**DOCUMENT PASSAGE**

* BEGIN *

# Software for beyond Micro 300 GB



## Popdo (Aug 22, 2009)

My model HD-337-U2C Beyond Micro HD was used for USB backup i detached it and tryed to reconnect it to my Macbook. The device doesn't mount or show up on the desktop. I tried to connect to the original cpu that it was initially connect to and it doesn't mount there either. I can't find any software/drivers to get this unit to boot. Can anyone help me:sigh:


----------



## sinclair_tm (Mar 11, 2005)

How did you detach it from the original computer? Have you turned the drive on and off?


----------



## macthorough (Jul 5, 2008)

I'd shut it all down and disconnect everything from the MAC, reset the SMU. Shut everything back down, then connect everything. Turn on ur periferials first then turn on your MAC. It might work. 

Reset SMU article: http://support.apple.com/kb/HT1411


----------



## sinclair_tm (Mar 11, 2005)

* END *

**DATA**
* BEGIN *

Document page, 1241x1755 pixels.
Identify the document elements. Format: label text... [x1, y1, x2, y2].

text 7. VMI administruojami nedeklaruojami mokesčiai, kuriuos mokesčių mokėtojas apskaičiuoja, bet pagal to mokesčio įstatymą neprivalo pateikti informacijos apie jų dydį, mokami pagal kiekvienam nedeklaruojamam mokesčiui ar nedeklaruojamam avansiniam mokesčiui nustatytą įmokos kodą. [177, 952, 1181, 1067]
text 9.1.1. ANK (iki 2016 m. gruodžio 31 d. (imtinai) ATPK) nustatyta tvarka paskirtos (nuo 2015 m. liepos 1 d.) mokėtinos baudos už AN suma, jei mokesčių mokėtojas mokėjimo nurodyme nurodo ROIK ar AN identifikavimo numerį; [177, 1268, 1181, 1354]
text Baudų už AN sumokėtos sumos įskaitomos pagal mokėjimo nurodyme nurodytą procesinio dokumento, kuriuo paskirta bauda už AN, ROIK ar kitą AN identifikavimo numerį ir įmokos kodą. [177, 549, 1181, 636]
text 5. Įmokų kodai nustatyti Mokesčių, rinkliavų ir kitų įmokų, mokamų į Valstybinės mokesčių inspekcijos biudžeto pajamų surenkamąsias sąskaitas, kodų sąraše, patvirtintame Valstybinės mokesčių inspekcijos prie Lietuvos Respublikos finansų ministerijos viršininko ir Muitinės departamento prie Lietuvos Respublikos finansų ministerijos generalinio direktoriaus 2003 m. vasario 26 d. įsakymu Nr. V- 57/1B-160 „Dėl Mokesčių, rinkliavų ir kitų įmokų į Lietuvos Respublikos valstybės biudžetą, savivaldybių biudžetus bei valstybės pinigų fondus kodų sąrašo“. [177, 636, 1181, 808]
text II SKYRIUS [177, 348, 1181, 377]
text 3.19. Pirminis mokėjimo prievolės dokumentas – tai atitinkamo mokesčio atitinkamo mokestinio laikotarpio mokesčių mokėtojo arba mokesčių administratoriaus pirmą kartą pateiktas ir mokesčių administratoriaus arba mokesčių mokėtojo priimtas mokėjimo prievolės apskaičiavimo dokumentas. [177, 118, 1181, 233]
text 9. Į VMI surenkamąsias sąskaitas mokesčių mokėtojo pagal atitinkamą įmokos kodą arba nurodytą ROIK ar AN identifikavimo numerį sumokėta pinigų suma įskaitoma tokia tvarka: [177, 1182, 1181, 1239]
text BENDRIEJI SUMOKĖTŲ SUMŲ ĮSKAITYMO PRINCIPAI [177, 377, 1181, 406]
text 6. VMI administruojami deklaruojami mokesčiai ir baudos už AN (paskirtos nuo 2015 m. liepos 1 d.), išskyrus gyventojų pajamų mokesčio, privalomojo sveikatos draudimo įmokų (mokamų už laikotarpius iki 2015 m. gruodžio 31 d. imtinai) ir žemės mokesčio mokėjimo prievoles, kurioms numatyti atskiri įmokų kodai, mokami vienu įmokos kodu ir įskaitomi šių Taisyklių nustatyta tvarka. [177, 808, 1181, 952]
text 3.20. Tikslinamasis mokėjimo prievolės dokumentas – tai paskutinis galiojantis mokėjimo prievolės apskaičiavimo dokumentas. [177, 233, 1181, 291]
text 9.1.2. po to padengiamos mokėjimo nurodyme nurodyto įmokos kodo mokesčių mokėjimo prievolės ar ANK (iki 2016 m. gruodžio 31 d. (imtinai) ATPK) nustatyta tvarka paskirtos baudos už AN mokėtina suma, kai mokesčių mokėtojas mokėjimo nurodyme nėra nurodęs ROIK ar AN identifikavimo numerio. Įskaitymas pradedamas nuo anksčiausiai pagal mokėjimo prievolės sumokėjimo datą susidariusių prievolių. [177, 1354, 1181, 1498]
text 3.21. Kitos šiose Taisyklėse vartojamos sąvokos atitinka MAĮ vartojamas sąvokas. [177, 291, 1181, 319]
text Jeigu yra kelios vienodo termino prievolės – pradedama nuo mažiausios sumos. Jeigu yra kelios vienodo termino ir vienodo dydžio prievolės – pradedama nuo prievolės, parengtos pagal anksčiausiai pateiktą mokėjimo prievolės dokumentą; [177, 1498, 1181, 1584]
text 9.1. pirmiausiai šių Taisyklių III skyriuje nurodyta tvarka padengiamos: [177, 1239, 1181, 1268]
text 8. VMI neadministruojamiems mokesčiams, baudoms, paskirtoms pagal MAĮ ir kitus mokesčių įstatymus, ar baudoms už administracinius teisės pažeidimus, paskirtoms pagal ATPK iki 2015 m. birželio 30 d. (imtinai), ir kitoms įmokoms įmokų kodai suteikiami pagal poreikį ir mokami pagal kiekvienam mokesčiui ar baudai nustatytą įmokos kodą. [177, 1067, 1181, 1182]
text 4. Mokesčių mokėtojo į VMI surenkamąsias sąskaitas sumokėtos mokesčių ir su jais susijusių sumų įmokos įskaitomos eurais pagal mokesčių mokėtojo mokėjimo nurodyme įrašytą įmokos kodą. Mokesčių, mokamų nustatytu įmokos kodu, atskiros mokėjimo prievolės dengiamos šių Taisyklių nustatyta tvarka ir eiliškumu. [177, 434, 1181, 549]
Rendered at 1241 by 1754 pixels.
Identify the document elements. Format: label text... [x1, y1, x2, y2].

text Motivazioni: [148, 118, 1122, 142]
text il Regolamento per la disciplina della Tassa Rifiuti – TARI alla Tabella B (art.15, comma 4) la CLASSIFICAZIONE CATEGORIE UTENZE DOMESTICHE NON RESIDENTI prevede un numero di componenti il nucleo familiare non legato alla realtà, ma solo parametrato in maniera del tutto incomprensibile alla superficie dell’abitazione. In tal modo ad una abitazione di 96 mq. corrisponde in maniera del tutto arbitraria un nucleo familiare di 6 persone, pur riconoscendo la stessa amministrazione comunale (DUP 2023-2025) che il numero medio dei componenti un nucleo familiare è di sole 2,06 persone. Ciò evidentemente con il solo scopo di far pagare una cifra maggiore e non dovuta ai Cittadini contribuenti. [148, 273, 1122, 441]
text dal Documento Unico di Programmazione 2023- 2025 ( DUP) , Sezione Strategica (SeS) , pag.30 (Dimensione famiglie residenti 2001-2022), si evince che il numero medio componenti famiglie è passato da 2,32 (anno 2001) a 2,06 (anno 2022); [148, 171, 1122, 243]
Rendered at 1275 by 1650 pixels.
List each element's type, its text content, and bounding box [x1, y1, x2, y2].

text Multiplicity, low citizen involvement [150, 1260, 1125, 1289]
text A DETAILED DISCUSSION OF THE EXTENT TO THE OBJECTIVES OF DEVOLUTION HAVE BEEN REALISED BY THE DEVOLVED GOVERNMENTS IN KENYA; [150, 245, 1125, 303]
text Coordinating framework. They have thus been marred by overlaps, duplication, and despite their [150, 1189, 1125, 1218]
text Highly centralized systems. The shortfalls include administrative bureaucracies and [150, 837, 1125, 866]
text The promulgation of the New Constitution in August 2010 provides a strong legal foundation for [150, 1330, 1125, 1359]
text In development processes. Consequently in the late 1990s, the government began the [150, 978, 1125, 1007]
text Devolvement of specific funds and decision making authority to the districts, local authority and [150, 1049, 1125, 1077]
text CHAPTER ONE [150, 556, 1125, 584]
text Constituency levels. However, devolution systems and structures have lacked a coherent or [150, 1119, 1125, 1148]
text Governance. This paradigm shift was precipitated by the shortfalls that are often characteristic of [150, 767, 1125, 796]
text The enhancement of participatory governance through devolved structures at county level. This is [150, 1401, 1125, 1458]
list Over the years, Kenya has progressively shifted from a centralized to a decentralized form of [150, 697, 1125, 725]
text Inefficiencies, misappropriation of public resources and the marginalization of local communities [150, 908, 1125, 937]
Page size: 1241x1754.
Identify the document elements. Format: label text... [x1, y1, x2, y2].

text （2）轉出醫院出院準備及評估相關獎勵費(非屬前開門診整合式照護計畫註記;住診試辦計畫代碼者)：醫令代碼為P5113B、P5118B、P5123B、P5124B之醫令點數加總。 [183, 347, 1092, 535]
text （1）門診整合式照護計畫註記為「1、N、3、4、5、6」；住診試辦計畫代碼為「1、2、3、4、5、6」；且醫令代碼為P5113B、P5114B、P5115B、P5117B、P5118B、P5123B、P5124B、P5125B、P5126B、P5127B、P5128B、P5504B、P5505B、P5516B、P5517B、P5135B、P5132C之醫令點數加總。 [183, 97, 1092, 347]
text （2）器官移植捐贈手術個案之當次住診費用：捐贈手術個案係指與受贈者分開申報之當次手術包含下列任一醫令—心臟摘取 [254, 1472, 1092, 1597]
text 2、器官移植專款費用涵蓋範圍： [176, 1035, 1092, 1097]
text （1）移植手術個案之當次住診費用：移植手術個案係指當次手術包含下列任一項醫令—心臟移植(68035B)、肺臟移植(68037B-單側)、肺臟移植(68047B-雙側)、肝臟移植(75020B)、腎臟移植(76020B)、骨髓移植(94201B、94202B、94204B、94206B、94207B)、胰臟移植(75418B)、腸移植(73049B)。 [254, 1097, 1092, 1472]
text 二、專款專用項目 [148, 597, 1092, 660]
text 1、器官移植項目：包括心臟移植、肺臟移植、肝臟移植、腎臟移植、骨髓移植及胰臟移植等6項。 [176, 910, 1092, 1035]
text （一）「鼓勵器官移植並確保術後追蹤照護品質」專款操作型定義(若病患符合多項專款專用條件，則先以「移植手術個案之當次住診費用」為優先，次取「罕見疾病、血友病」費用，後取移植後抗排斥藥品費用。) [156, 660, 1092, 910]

* END *

**SET PROBLEM 1**
Return the part of the Beyond Micro drive thread starting at "I'd shut it" and ending at "It might work.".
**SET PROBLEM 2**
List every distinct username that posts in the Beyond Micro drive thread, one name per line and each name only once.
**SET PROBLEM 3**
Continue the Beyond Micro drive thread from the point where it stops.

**REPLY 1**
I'd shut it all down and disconnect everything from the MAC, reset the SMU. Shut everything back down, then connect everything. Turn on ur periferials first then turn on your MAC. It might work.

**REPLY 2**
Popdo
sinclair_tm
macthorough

**REPLY 3**
If it won't show on the other computer that it was on to begin with, there is a problem with the drive, not the Mac. Besides, resetting the SMU is a last resort type thing for the power system, things relating to the battery, power adaptor, backlighting, and internal disk sleeping. It does not have anything to do with external devices.


----------



## macthorough (Jul 5, 2008)

SMU controls input/output that can affect ext HD.

I missed that part about connecting it to another computer... it's probably a bad drive...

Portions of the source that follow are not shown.